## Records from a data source
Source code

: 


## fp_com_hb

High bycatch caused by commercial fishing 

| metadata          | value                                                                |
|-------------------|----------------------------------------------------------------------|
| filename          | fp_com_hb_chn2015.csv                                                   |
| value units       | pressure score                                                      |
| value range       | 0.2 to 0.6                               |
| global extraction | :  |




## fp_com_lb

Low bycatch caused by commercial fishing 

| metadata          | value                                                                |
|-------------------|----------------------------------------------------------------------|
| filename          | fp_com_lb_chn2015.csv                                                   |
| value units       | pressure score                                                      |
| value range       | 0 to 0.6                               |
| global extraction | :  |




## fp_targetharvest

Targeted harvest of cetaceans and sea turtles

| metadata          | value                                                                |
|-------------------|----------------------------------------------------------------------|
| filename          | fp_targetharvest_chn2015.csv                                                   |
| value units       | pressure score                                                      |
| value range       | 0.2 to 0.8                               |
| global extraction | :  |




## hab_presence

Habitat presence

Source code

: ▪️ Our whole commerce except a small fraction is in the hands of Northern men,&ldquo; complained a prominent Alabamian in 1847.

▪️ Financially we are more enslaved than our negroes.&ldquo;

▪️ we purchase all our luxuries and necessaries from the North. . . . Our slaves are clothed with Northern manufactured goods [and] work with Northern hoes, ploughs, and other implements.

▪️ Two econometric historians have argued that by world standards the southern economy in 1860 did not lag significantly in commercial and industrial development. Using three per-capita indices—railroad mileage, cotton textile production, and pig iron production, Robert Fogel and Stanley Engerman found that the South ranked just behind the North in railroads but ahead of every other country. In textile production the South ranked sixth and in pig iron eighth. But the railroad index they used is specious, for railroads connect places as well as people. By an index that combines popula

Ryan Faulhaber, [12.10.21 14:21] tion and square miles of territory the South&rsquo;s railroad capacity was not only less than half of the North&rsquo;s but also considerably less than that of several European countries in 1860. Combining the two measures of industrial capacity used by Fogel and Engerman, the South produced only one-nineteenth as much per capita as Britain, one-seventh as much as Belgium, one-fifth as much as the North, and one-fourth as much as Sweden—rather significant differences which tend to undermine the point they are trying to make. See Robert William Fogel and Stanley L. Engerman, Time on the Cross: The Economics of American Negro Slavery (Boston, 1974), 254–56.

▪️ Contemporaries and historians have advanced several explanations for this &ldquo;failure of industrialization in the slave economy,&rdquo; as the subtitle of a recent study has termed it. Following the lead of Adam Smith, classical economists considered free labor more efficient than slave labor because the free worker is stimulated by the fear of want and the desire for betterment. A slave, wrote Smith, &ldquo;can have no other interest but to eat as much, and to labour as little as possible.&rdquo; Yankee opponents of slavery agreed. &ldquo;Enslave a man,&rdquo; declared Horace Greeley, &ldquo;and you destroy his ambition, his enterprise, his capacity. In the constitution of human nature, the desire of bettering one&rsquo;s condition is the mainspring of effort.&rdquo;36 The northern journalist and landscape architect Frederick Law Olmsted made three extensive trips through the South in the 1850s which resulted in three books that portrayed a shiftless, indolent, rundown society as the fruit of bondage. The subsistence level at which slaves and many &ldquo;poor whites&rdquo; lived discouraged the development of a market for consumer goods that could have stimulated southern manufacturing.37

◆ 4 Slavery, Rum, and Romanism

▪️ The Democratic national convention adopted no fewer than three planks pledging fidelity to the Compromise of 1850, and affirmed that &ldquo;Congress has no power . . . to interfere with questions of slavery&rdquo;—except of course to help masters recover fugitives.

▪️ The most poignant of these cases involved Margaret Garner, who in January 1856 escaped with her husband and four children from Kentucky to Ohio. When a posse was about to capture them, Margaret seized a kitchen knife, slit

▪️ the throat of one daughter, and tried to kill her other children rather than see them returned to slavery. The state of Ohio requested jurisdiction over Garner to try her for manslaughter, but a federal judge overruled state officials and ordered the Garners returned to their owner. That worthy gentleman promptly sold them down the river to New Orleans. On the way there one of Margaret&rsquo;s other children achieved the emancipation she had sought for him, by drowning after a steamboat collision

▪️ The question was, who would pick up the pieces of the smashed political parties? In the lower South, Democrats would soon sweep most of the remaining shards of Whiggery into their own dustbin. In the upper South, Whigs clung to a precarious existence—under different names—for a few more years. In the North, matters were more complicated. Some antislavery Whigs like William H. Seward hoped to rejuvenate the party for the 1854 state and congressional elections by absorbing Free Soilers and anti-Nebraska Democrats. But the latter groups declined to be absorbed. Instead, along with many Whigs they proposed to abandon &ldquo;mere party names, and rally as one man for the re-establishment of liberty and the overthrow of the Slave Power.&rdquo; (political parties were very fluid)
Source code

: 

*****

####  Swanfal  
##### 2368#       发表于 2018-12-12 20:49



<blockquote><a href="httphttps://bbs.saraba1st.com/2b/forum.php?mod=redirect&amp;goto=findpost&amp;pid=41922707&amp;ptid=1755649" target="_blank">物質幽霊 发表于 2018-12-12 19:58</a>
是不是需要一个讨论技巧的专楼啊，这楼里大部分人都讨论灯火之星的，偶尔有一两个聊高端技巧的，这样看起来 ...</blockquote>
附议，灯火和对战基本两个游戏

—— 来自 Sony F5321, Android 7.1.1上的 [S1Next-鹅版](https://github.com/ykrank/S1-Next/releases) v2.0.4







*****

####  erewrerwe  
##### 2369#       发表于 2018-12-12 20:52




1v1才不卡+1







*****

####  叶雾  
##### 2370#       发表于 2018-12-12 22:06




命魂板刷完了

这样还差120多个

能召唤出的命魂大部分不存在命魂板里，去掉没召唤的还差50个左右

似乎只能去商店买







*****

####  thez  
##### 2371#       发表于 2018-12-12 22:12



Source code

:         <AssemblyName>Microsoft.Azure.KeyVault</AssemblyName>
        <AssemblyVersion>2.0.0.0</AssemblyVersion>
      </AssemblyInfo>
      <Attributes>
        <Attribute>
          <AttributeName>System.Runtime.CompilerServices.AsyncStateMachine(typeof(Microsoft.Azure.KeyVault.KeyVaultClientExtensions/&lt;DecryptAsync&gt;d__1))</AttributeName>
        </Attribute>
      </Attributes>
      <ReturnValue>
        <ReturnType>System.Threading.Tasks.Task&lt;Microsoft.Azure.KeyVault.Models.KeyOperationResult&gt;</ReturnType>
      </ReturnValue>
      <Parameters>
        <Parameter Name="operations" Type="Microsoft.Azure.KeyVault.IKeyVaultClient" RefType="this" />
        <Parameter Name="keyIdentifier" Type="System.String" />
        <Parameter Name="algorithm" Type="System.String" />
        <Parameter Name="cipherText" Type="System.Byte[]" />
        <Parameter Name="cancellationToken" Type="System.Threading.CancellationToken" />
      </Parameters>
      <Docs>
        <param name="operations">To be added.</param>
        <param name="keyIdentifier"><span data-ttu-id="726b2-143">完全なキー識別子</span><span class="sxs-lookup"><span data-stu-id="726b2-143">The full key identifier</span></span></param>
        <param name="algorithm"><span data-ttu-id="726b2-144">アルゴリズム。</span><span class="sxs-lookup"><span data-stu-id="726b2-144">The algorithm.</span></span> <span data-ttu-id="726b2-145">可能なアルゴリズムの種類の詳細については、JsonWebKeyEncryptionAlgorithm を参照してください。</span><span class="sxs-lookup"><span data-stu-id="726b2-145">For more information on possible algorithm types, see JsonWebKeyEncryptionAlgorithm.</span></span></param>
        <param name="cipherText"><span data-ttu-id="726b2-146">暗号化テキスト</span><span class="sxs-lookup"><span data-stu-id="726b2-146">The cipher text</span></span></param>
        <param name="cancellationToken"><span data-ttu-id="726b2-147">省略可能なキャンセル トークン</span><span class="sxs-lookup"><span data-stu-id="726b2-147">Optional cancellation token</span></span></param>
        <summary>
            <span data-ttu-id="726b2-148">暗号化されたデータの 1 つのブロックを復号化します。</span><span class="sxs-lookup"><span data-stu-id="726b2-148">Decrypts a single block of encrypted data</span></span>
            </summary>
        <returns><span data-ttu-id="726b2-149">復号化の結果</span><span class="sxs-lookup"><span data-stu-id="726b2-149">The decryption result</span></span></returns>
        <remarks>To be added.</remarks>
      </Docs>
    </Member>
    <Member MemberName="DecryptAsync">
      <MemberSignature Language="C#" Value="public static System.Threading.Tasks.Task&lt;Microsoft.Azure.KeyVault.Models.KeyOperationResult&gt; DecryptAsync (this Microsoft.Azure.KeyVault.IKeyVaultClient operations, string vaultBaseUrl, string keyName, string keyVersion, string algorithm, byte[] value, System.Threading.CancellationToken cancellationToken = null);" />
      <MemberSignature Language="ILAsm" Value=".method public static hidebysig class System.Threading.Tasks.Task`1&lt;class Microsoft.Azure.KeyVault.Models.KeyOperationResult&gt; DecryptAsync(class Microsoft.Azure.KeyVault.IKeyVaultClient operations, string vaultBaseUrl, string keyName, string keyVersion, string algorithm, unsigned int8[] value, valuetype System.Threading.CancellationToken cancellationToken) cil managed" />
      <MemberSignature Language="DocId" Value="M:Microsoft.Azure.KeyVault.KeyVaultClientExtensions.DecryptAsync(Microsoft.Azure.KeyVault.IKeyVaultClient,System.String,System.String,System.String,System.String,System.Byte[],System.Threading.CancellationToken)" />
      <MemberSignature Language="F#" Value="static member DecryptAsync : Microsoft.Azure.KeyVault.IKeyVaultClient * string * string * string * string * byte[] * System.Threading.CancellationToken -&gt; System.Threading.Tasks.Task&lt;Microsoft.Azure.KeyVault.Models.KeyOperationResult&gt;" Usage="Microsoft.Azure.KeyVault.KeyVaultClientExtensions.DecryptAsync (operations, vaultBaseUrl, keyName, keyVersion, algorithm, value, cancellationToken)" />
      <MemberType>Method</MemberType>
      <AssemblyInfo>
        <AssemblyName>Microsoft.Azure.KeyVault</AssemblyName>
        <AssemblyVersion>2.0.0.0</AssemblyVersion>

## Aim of the task
Turn the part of the material that opens with the line containing "## hab_presence" and closes with the line containing "than our negroes.&ldquo;" into a Markdown table with the columns Row and Line. Give each line its own numbered row and leave out blank lines.

## Task solution
| Row | Line |
|---|---|
| 1 | ## hab_presence |
| 2 | Habitat presence |
| 3 | Source code |
| 4 | : ▪️ Our whole commerce except a small fraction is in the hands of Northern men,&ldquo; complained a prominent Alabamian in 1847. |
| 5 | ▪️ Financially we are more enslaved than our negroes.&ldquo; |